|Authors||A. Yamashita and L. Moonen|
|Title||Exploring the Impact of Inter-Smell Relations in the Maintainability of a System: an Empirical Study|
|Project(s)||No Simula project|
|Publication Type||Technical reports|
|Year of Publication||2012|
|Publisher||Simula Research Laboratory|
Code smells are indicators of deeper problems in the design that may cause difficulties in the evolution of a system. While previous studies have mainly focused on studying the effects of individual smells on maintainability, we believe that interactions tend to occur between code smells. The research in this paper investigates the potential interactions amongst twelve different code smells, and how those interactions can lead to maintenance problems. Four medium-sized systems with equivalent functionality but dissimilar design were examined for smells. The systems were the object of several change requests for a period of four weeks. During that period, we recorded on a daily basis problems faced by developers and their associated Java files.

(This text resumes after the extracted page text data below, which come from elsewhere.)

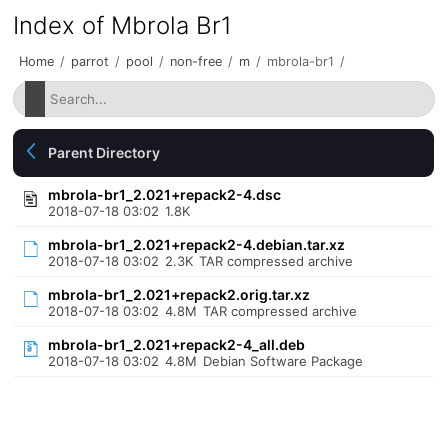
Index of Mbrola Br1
Home
/
parrot
/
pool
/
non-free
/
m
/
mbrola-br1
/
Parent Directory
mbrola-br1_2.021+repack2-4.dsc
2018-07-18 03:02
1.8K
mbrola-br1_2.021+repack2-4.debian.tar.xz
2018-07-18 03:02
2.3K
TAR compressed archive
mbrola-br1_2.021+repack2.orig.tar.xz
2018-07-18 03:02
4.8M
TAR compressed archive
mbrola-br1_2.021+repack2-4_all.deb
2018-07-18 03:02
4.8M
Debian Software Package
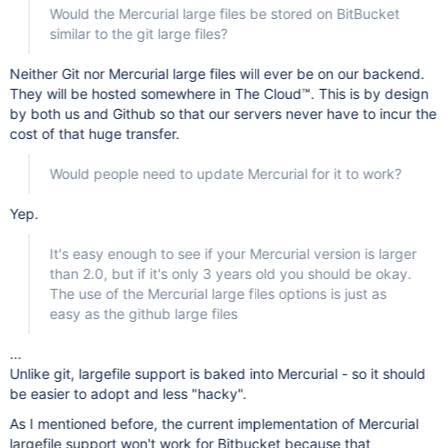
Would the Mercurial large files be stored on BitBucket
similar to the git large files?
Neither Git nor Mercurial large files will ever be on our backend.
They will be hosted somewhere in The Cloud™. This is by design
by both us and Github so that our servers never have to incur the
cost of that huge transfer.
Would people need to update Mercurial for it to work?
Yep.
It's easy enough to see if your Mercurial version is larger
than 2.0, but if it's only 3 years old you should be okay.
The use of the Mercurial large files options is just as
easy as the github large files
...
Unlike git, largefile support is baked into Mercurial - so it should
be easier to adopt and less "hacky".
As I mentioned before, the current implementation of Mercurial
largefile support won't work for Bitbucket because that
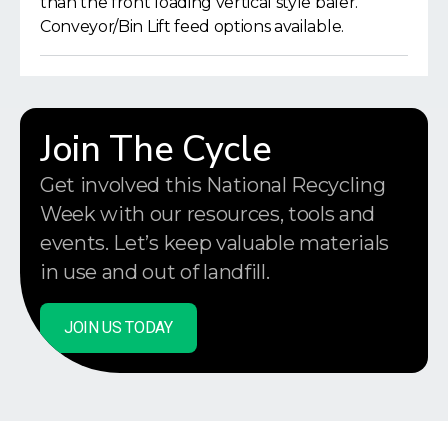
than the front loading vertical style baler.
Conveyor/Bin Lift feed options available.
Join The Cycle
Get involved this National Recycling
Week with our resources, tools and
events. Let’s keep valuable materials
in use and out of landfill.
JOIN US TODAY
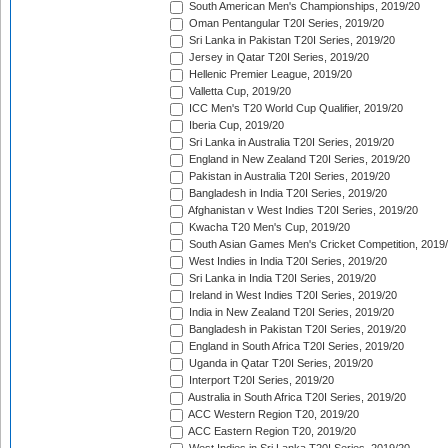
South American Men's Championships, 2019/20
Oman Pentangular T20I Series, 2019/20
Sri Lanka in Pakistan T20I Series, 2019/20
Jersey in Qatar T20I Series, 2019/20
Hellenic Premier League, 2019/20
Valletta Cup, 2019/20
ICC Men's T20 World Cup Qualifier, 2019/20
Iberia Cup, 2019/20
Sri Lanka in Australia T20I Series, 2019/20
England in New Zealand T20I Series, 2019/20
Pakistan in Australia T20I Series, 2019/20
Bangladesh in India T20I Series, 2019/20
Afghanistan v West Indies T20I Series, 2019/20
Kwacha T20 Men's Cup, 2019/20
South Asian Games Men's Cricket Competition, 2019
West Indies in India T20I Series, 2019/20
Sri Lanka in India T20I Series, 2019/20
Ireland in West Indies T20I Series, 2019/20
India in New Zealand T20I Series, 2019/20
Bangladesh in Pakistan T20I Series, 2019/20
England in South Africa T20I Series, 2019/20
Uganda in Qatar T20I Series, 2019/20
Interport T20I Series, 2019/20
Australia in South Africa T20I Series, 2019/20
ACC Western Region T20, 2019/20
ACC Eastern Region T20, 2019/20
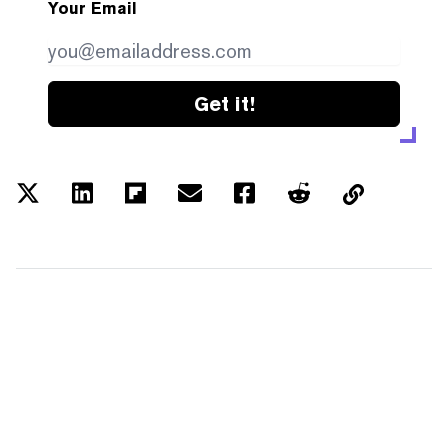
Your Email
Get it!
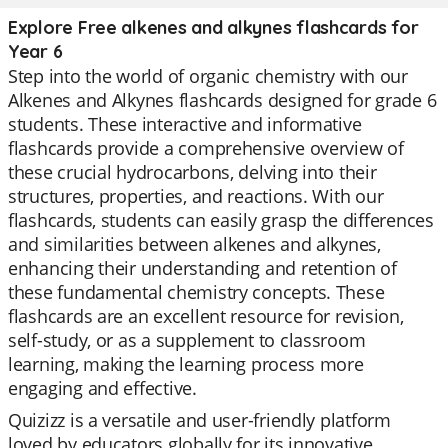
Explore Free alkenes and alkynes flashcards for
Year 6
Step into the world of organic chemistry with our
Alkenes and Alkynes flashcards designed for grade 6
students. These interactive and informative
flashcards provide a comprehensive overview of
these crucial hydrocarbons, delving into their
structures, properties, and reactions. With our
flashcards, students can easily grasp the differences
and similarities between alkenes and alkynes,
enhancing their understanding and retention of
these fundamental chemistry concepts. These
flashcards are an excellent resource for revision,
self-study, or as a supplement to classroom
learning, making the learning process more
engaging and effective.
Quizizz is a versatile and user-friendly platform
loved by educators globally for its innovative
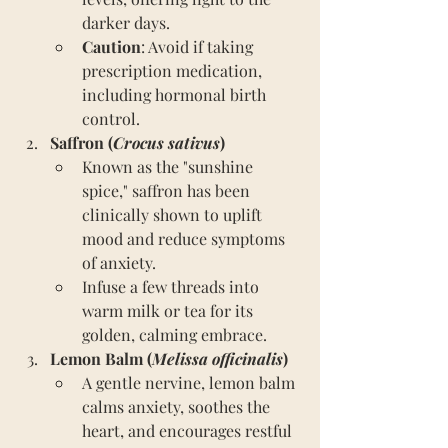
darker days.
Caution
: Avoid if taking 
prescription medication, 
including hormonal birth 
control.
Saffron (
Crocus sativus
)
Known as the "sunshine 
spice," saffron has been 
clinically shown to uplift 
mood and reduce symptoms 
of anxiety.
Infuse a few threads into 
warm milk or tea for its 
golden, calming embrace.
Lemon Balm (
Melissa officinalis
)
A gentle nervine, lemon balm 
calms anxiety, soothes the 
heart, and encourages restful 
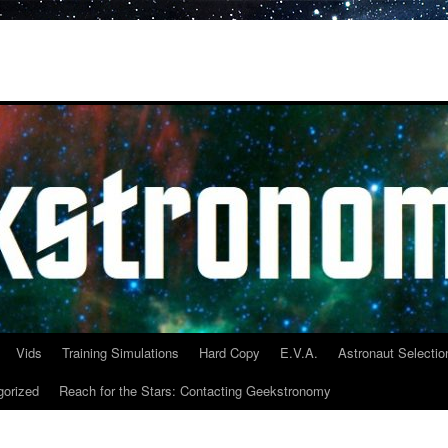
Vids
Training Simulations
Hard Copy
E.V.A.
Astronaut Selectio
gorized
Reach for the Stars: Contacting Geekstronomy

The first analysis is based on Principal Component Analysis (PCA), to identify components formed by collocated code smells (i.e., smells located in the same file). Analysis on the nature of the problems, as reported by the developers in daily interviews and think-aloud sessions, revealed how some of the collocated smells interacted with each other, causing maintenance problems. Finally, we could observe that some interactions occur across files, for which we suggest integrating dependency analysis when analyzing effects of code smells on maintainability.